Minors (Rookie Ball)
 
matskralc!'s Avatar
 
Join Date: Jul 2011
Posts: 30
This is a pretty awful change, and the number of posters that don't seem to understand jpeters' point is frustrating. The amount of "OK, but nobody actually locks 1/600 prospects to AAA, so what's the problem?" is agonizing.

The development team's argument that "well, raw athleticism is represented by potential ratings and not accounted for in current ratings" is nonsensical. Current ratings are "ability to apply raw athleticism to the task". The development team's argument boils down to "people are naturally better at something that they might be naturally better at". If this is the case, then just reflect it in their current ratings.

Which is exactly what kidd_05_u2 argues:

Quote:
Originally Posted by kidd_05_u2
Wouldn't career paths like Campbell or Jackson Holliday be modeled better as coming out of the draft with current ratings that are good enough to play at AAA? Good enough to tear through the minors and not good enough to easily succeed in the MLB, while avoiding this bad situation where potential affects stats.

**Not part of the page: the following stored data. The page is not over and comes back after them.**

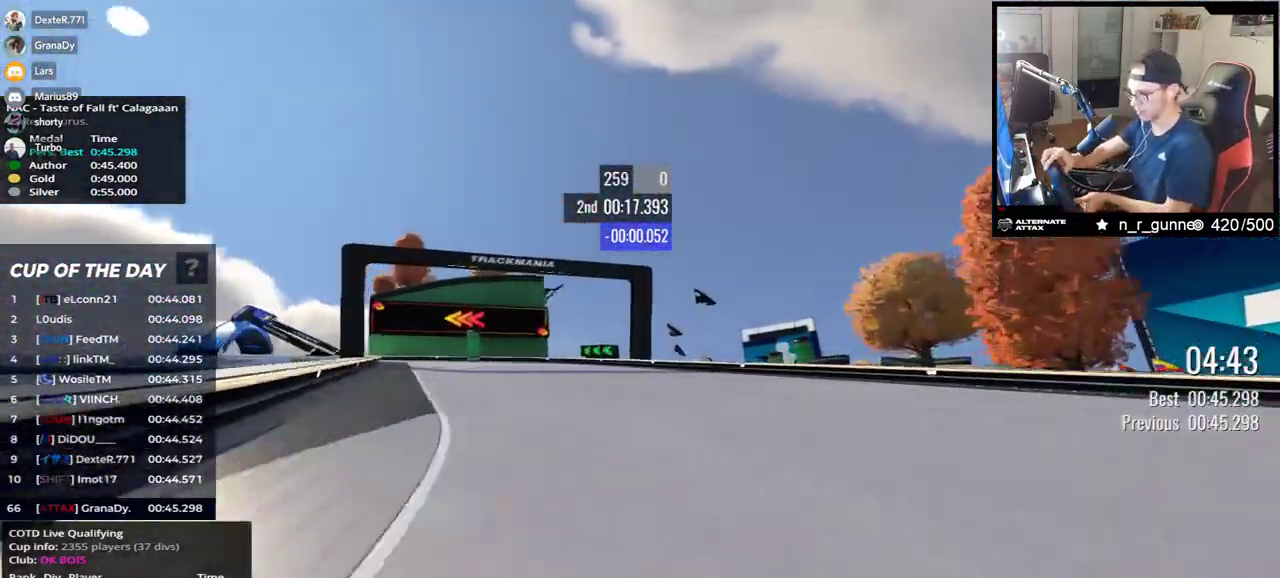
{"keys": ["down", "left", "up"], "events": [[350, "up", "up"], [483, "up", "down"]]}
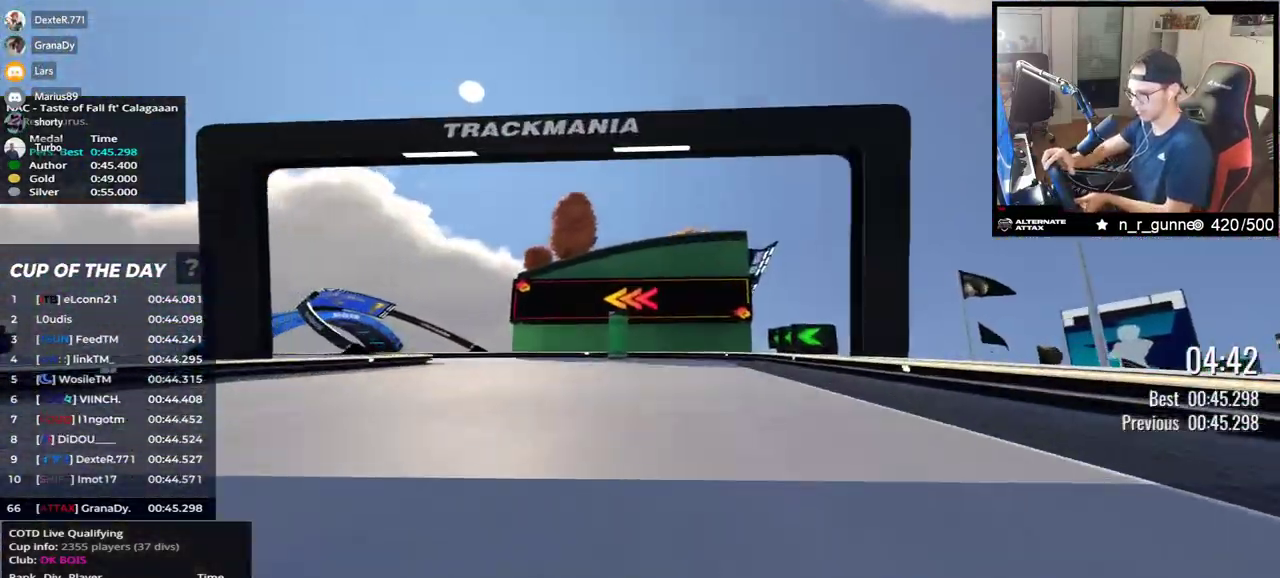
{"keys": ["left", "up"], "events": [[17, "down", "up"]]}
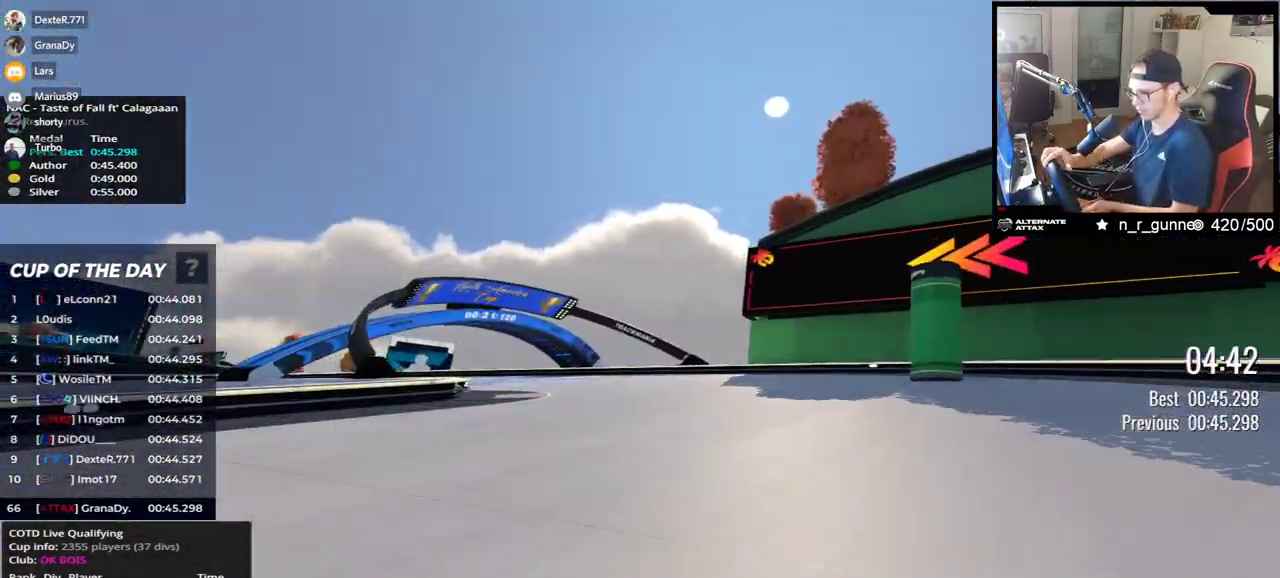
{"keys": ["left", "up"], "events": []}
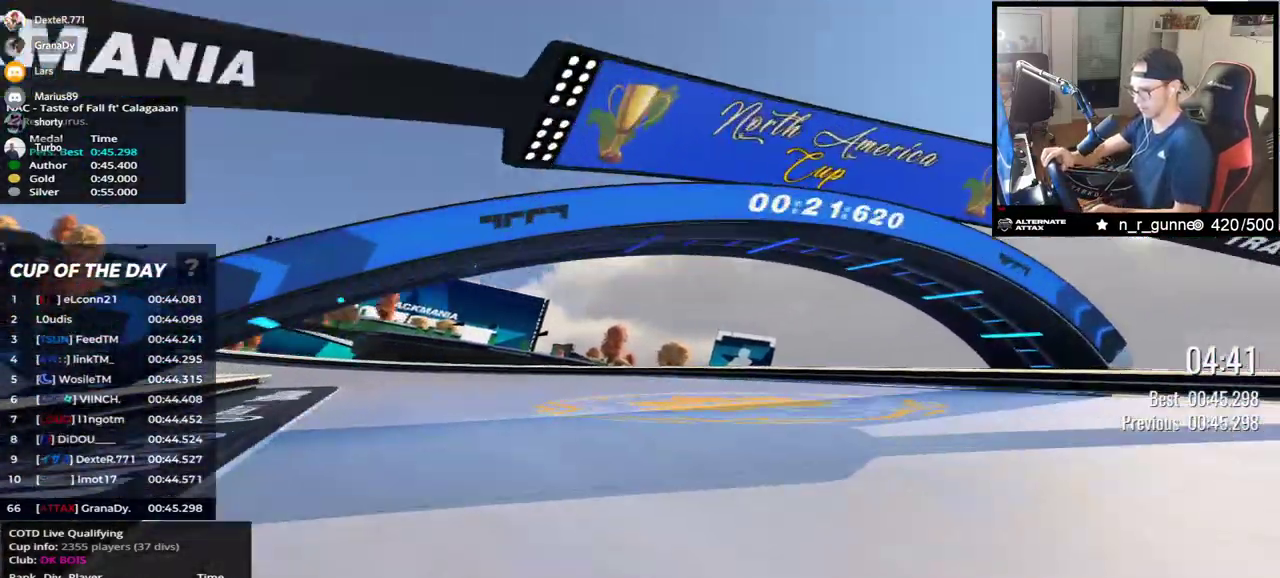
{"keys": ["left", "up"], "events": []}
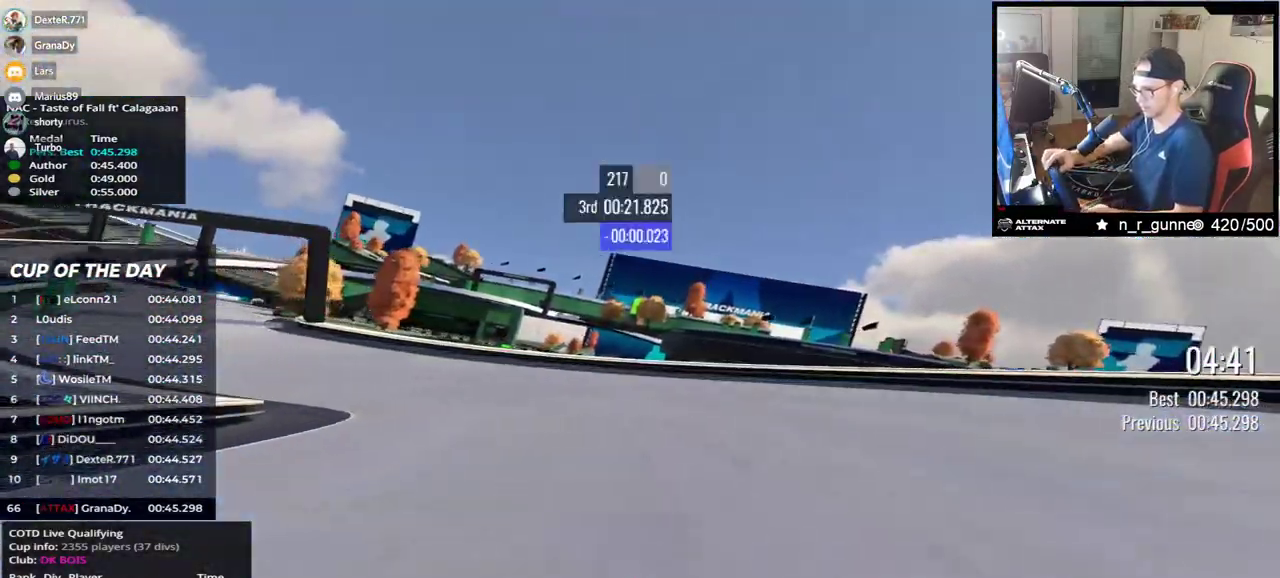
{"keys": ["left", "up"], "events": []}
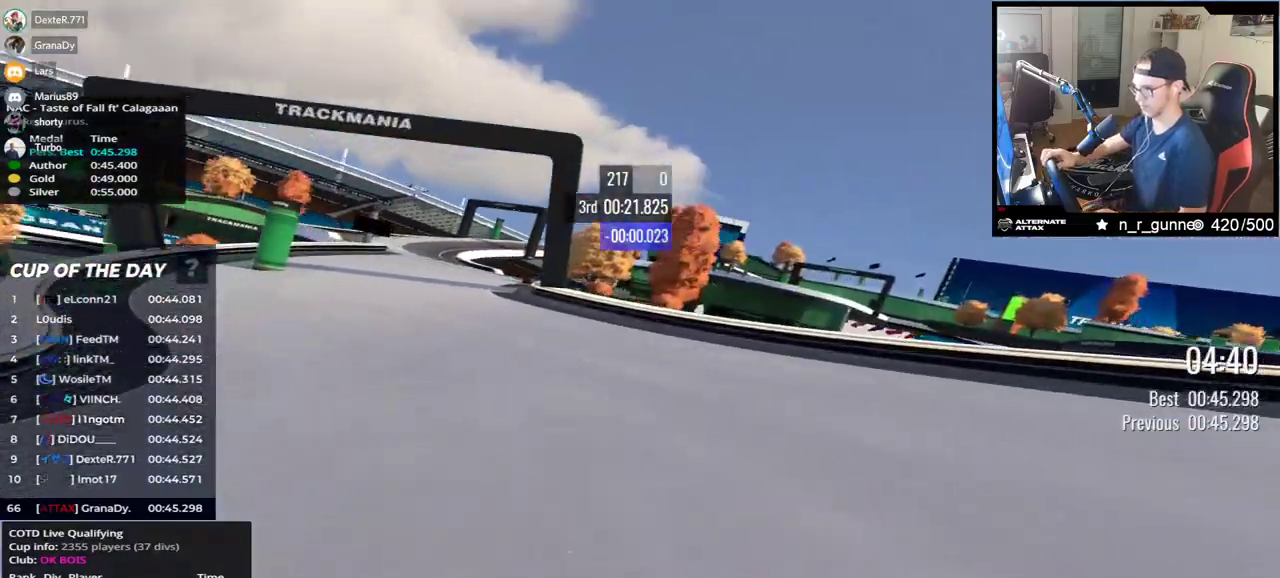
{"keys": ["left", "up"], "events": []}
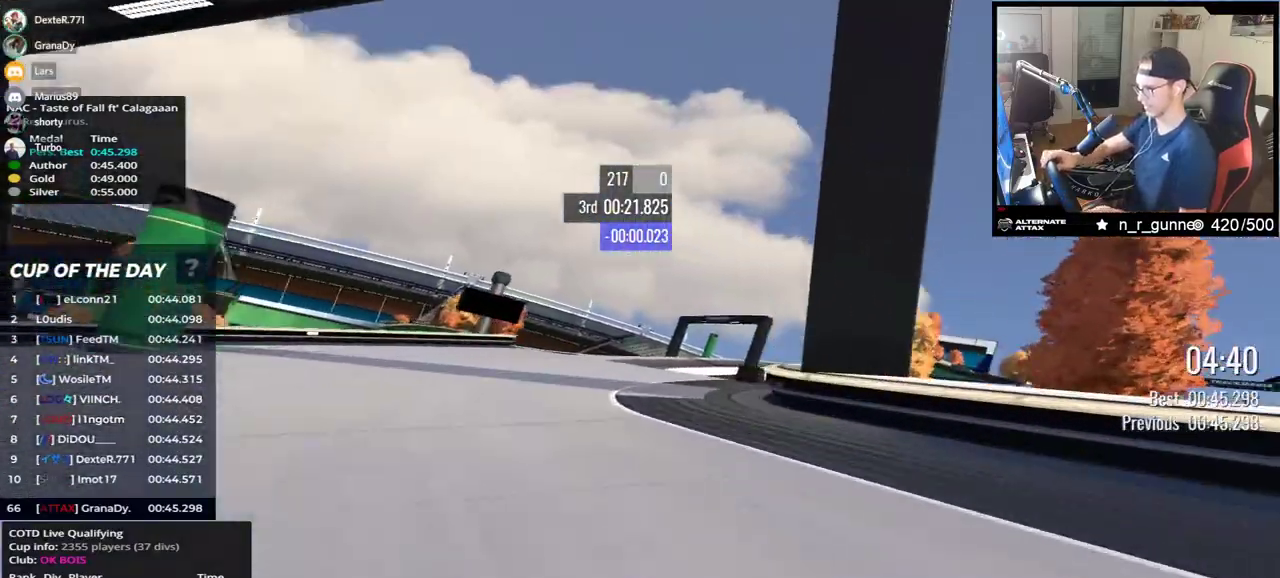
{"keys": ["right", "up"], "events": [[100, "left", "up"], [150, "right", "down"]]}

The challenge would be to get the AI to still put some of these players through the low minors, though nowadays teams are getting more and more aggressive with early promotions.
To which RonCo responds:

Quote:
Originally Posted by RonCo
Yes. This is exactly how those players should be modeled. Some players blaze through the minors because someone made a "mistake" and put them into an environment where their current skills were considerably greater than the guys around them. They only stabilize once they are put into an environment where they are at the right level--which could even be the majors.

The idea of using potential ratings to influence current results is a bad model.​
Yes! Exactly! Top prospects don't perform better in the minor leagues because they might be good major leaguers someday. They perform better in the minor leagues because they're better at baseball than the other minor leaguers they are playing against. It just boggles my mind that the dev team doesn't see this.

fhomess elaborates:

Quote:
Originally Posted by fhomess
I think this is where OOTP is not yet agreeing. I'm hearing a "ends justify the means" response from OOTP on this. However, I think the issue is that the model is bad because it confuses the end user of the game. Stats should be generated according to the same ratings at all levels of play. If we're using potential ratings in conjunction with current ratings for minor leagues but not major leagues then they're playing two different games. The end user doesn't know that, and can't be expected to logically assume that, either. It's entirely counterintuitive.

Perhaps the issue that OOTP is trying to model is the wider variance of expected outcomes that prospects have based on their skill level which OOTP doesn't really have a rating for.​
I find it interesting that RonCo, who I recognize as "that guy who did countless statistical studies of the OOTP defense model", and fhomess, who I recognize as "that guy who gave us StatsLab", are on the side of "this is a poor model".

The actual problem is that almost nobody ever comes out of the amateur draft with the current ratings to go anywhere higher than Low-A. The fact that real-life teams send everybody to R/A- and the good players tear the cover off the ball is because those good players should have 40s, 45s or 50s, not 30s, and probably could have been sent right to A or AA. It's not because they have potentials of 70+ that somehow compensate for their actual 30. Real-life teams don't send all of these guys straight to A or AA for a variety of reasons, many of which have nothing to do with ability and everything to do with things like personality, maturity, and organizational culture.

But now? When current ratings don't matter? What level do I send a guy to after the draft? Who knows! Because his ratings aren't his ratings! And then I can't trust his statistical output because it turns out that his potentials are being factored in to those, but only in the minor leagues, and if he's got good potentials he's going to perform well regardless of his actual ability and I'm only going to discover his actual ability once I place him on the big league roster.

Eckstein 4 Prez then shows up to make the point, with lots of words!, that Bill James disproved the "there's something different about the Bigs" nonsense decades ago. So why are we bringing it back?!?

I already don't use minor leagues in my solo leagues anymore because it's not possible to tune the totals to be what I want without running 474,000 test sims first (and because players develop regardless of playing time; playing time is really only for getting additional information through stats, "rotting on the bench" or "giving a guy reps to figure it out" is sadly just not much of a thing).

The two online leagues I participate in, the OTBL and the TCBA, are broadly OK looking enough that their minor league totals don't bother me. But I heavily use minor league stats when evaluating whether it's time to push players up another level. The fact that minor league stats are almost completely meaningless in OOTP26 is enough for me to say that the OTBL, the league I run, may be on OOTP25 forever. And we may be a drop in the bucket, but a lot of the ownership in that league only buys new versions of OOTP when I upgrade the OTBL.

Last edited by matskralc!; 06-26-2025 at 10:53 AM.